TASK MATERIAL
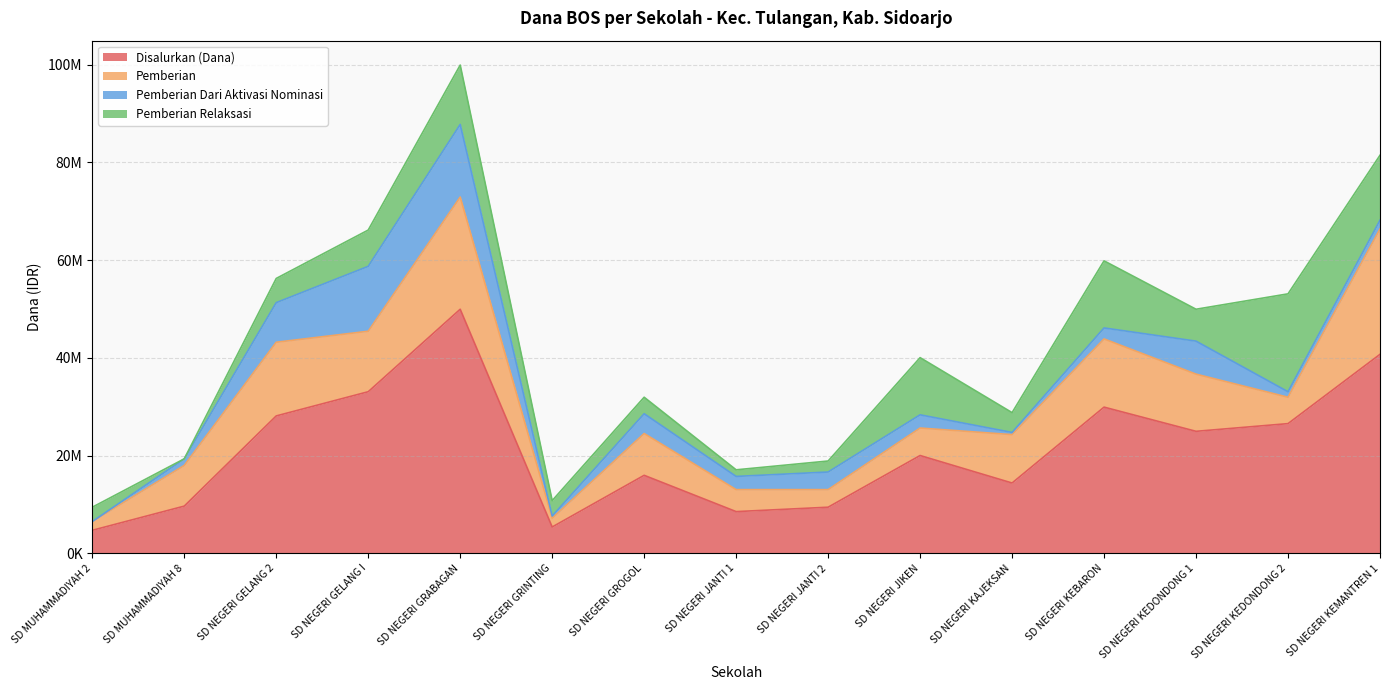

Which category has the highest value in the Pemberian Dari Aktivasi Nominasi series?

SD NEGERI GRABAGAN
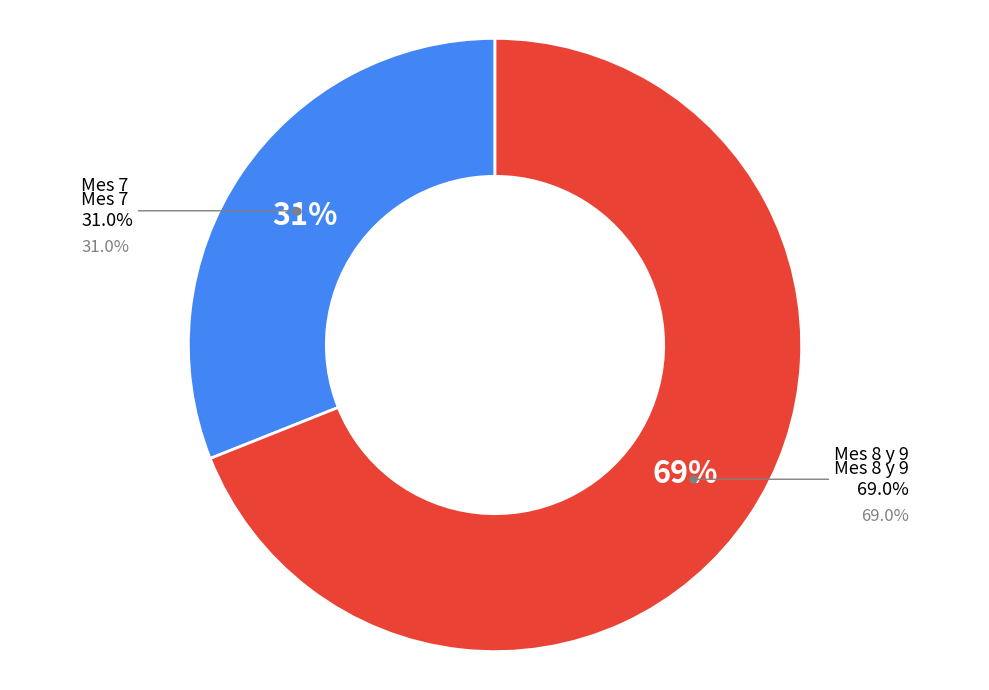

Is it true that Mes 7 is 25% of the pie?

False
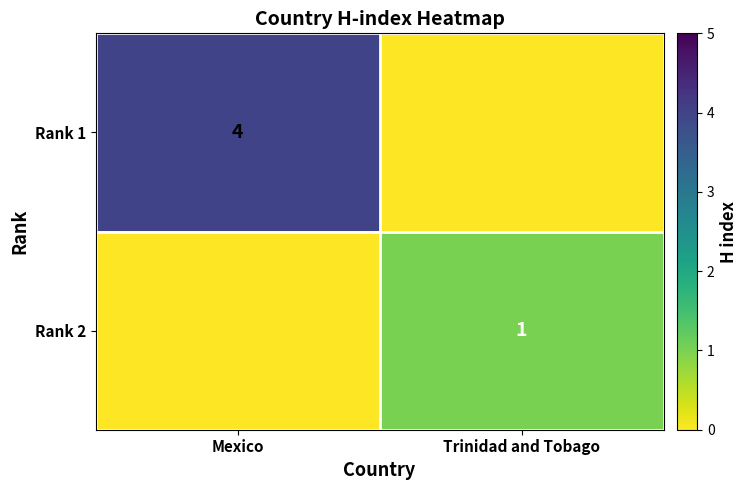

The Rank 2 series shows 1 at Trinidad and Tobago. True or false?

True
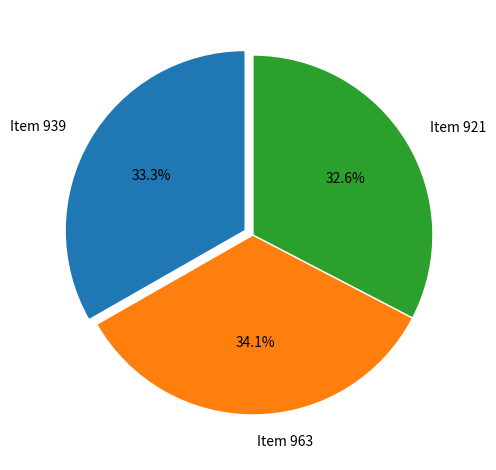

Rank the categories by value from lowest to highest.

Item 921, Item 939, Item 963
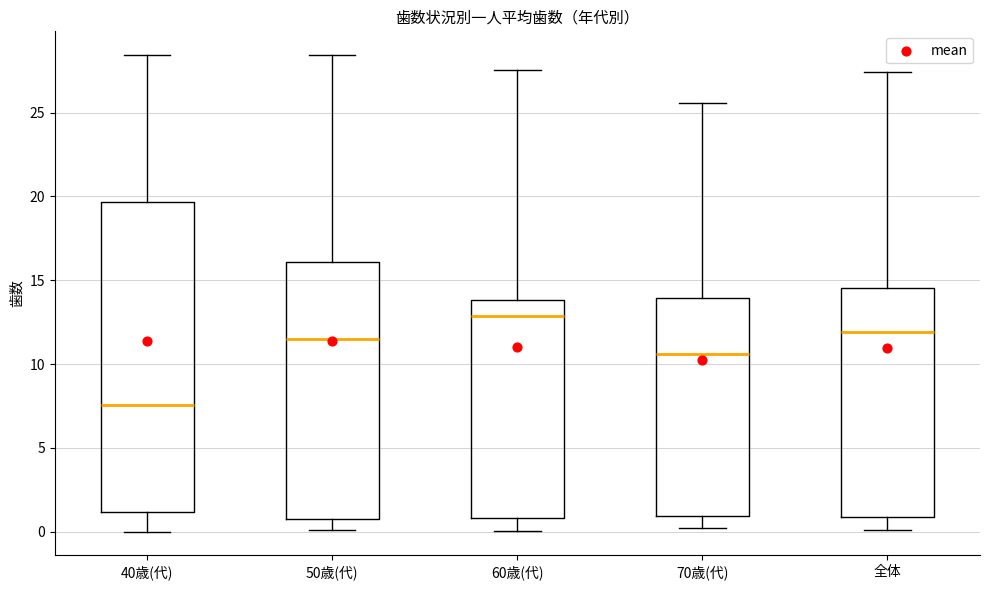

Where does the upper whisker of the box for 60歳(代) end on the y-axis? The values are not printed on the chart, so give them approximately, as read against the axis.

27.5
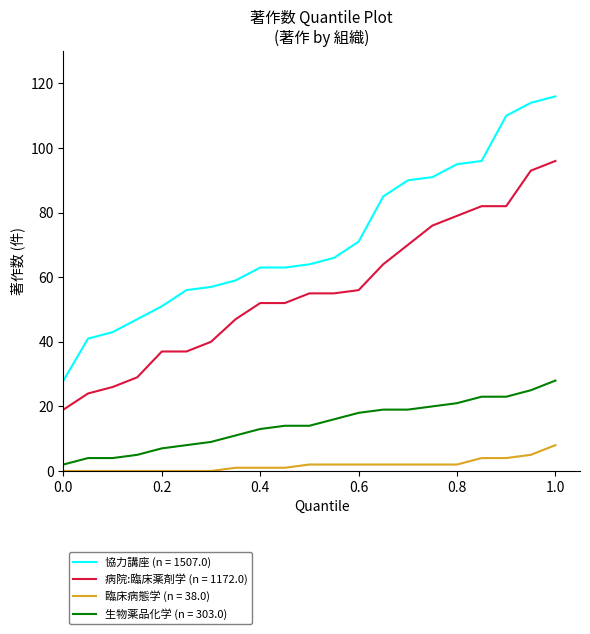

True or false: 協力講座 (n = 1507.0) and 病院:臨床薬剤学 (n = 1172.0) intersect in this chart.

False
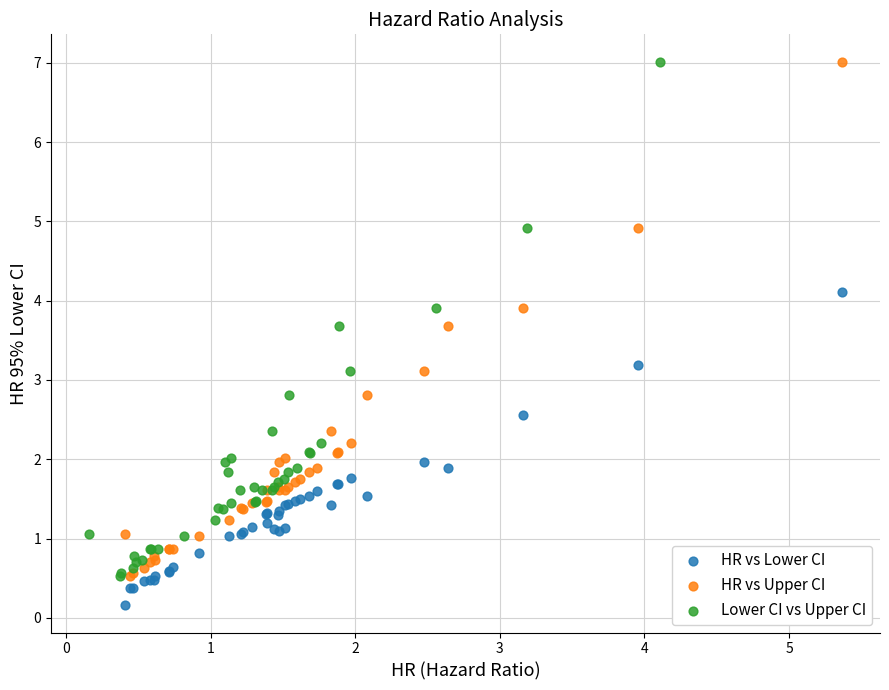

Which series reaches the minimum Y coordinate?

HR vs Lower CI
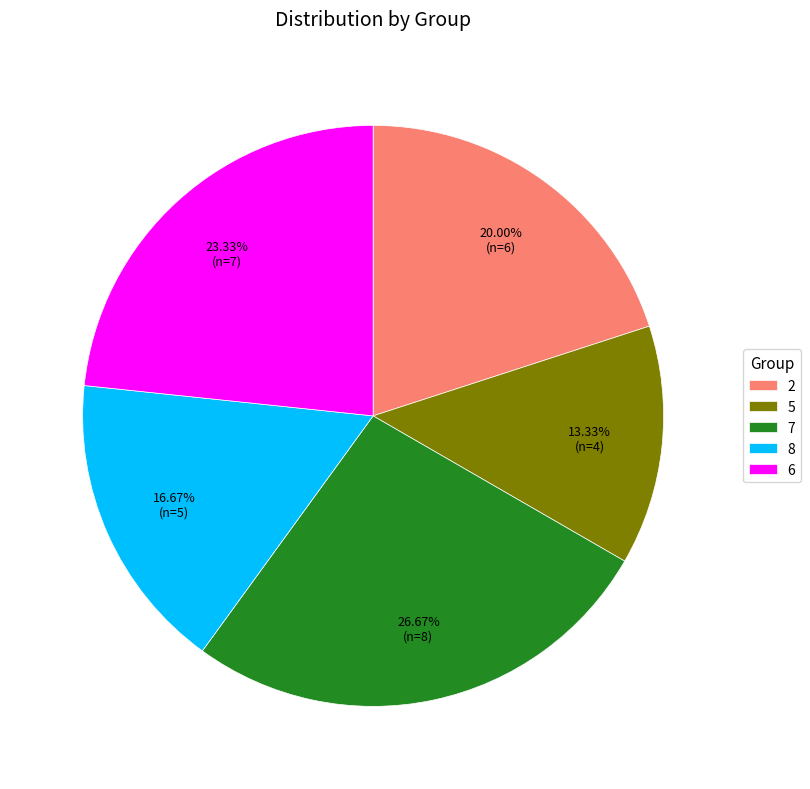

What portion of the pie excludes 6?

76.7%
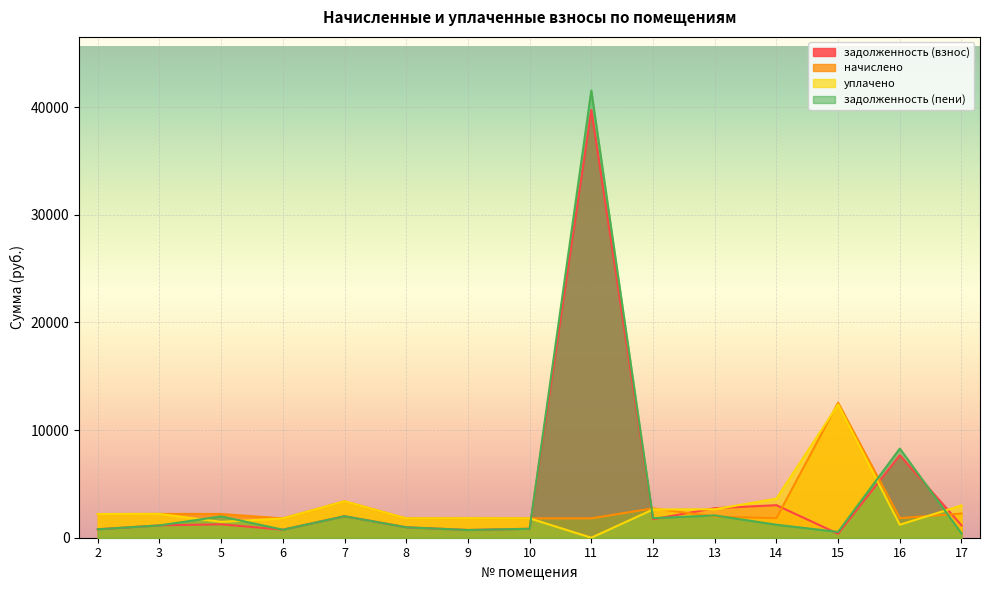

List the labels in order of уплачено value, smallest first.

11, 16, 5, 6, 8, 10, 9, 2, 3, 12, 13, 17, 7, 14, 15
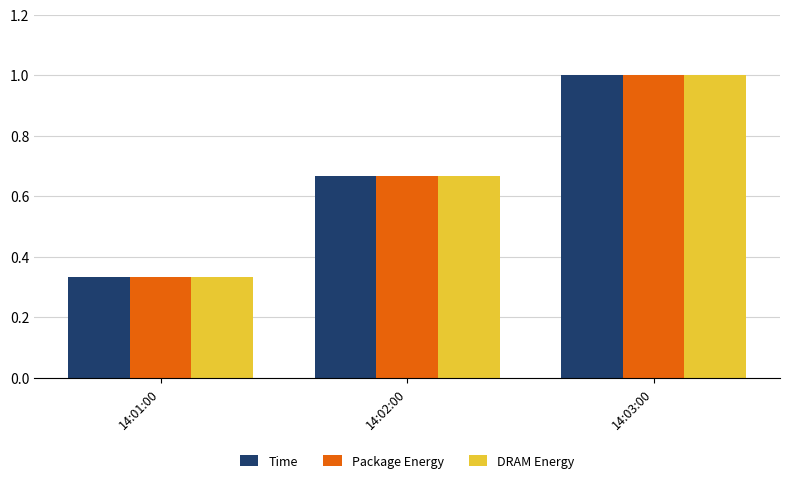

What is the label of the 3rd bar from the left?

14:03:00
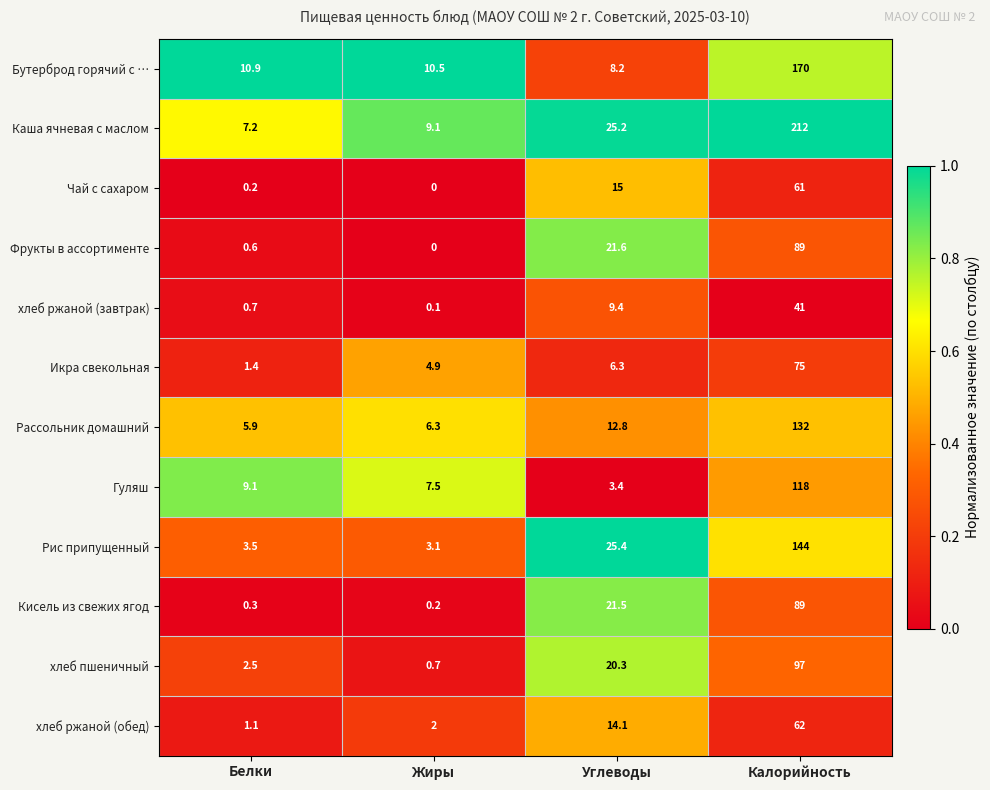

How many distinct data groups are displayed?

12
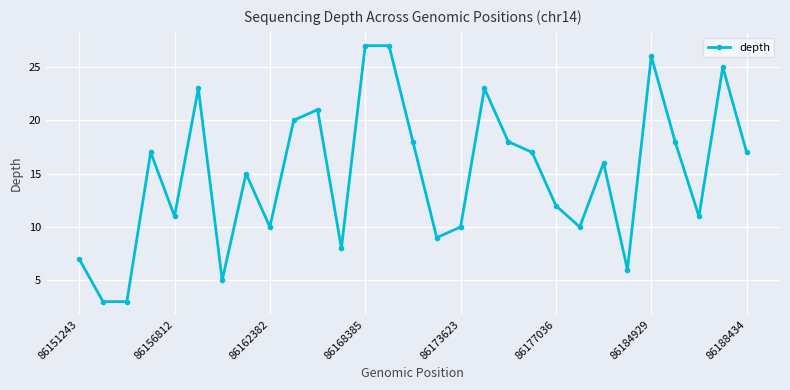

What is the value of the 15th point from the left?

18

WHAT YOU NEED TO DO
Copy the listing word for word, starting with the line that contains "List the labels" and continuing through the end of the listing. Leave the pictures out of your copy.

EXERCISE SOLUTION
List the labels in order of уплачено value, smallest first.

11, 16, 5, 6, 8, 10, 9, 2, 3, 12, 13, 17, 7, 14, 15

What is the label of the 3rd bar from the left?

14:03:00

How many distinct data groups are displayed?

12

What is the value of the 15th point from the left?

18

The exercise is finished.